**YOUR INSTRUCTIONS:**
Rewrite every line of the material below as a numbered list, omitting any blank lines.

:: RECORDS FOR THE TASK ::

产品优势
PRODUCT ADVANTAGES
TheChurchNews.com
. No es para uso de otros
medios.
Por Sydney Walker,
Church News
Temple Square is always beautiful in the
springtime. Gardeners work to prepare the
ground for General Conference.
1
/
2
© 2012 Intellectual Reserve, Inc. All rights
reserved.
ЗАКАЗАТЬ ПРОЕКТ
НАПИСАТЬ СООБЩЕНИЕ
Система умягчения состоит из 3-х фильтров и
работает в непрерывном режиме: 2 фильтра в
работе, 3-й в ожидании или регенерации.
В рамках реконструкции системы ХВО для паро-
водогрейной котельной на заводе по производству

:::

**SOLUTION FOR THIS EXERCISE:**
1. 产品优势
2. PRODUCT ADVANTAGES
3. TheChurchNews.com
4. . No es para uso de otros
5. medios.
6. Por Sydney Walker,
7. Church News
8. Temple Square is always beautiful in the
9. springtime. Gardeners work to prepare the
10. ground for General Conference.
11. 1
12. /
13. 2
14. © 2012 Intellectual Reserve, Inc. All rights
15. reserved.
16. ЗАКАЗАТЬ ПРОЕКТ
17. НАПИСАТЬ СООБЩЕНИЕ
18. Система умягчения состоит из 3-х фильтров и
19. работает в непрерывном режиме: 2 фильтра в
20. работе, 3-й в ожидании или регенерации.
21. В рамках реконструкции системы ХВО для паро-
22. водогрейной котельной на заводе по производству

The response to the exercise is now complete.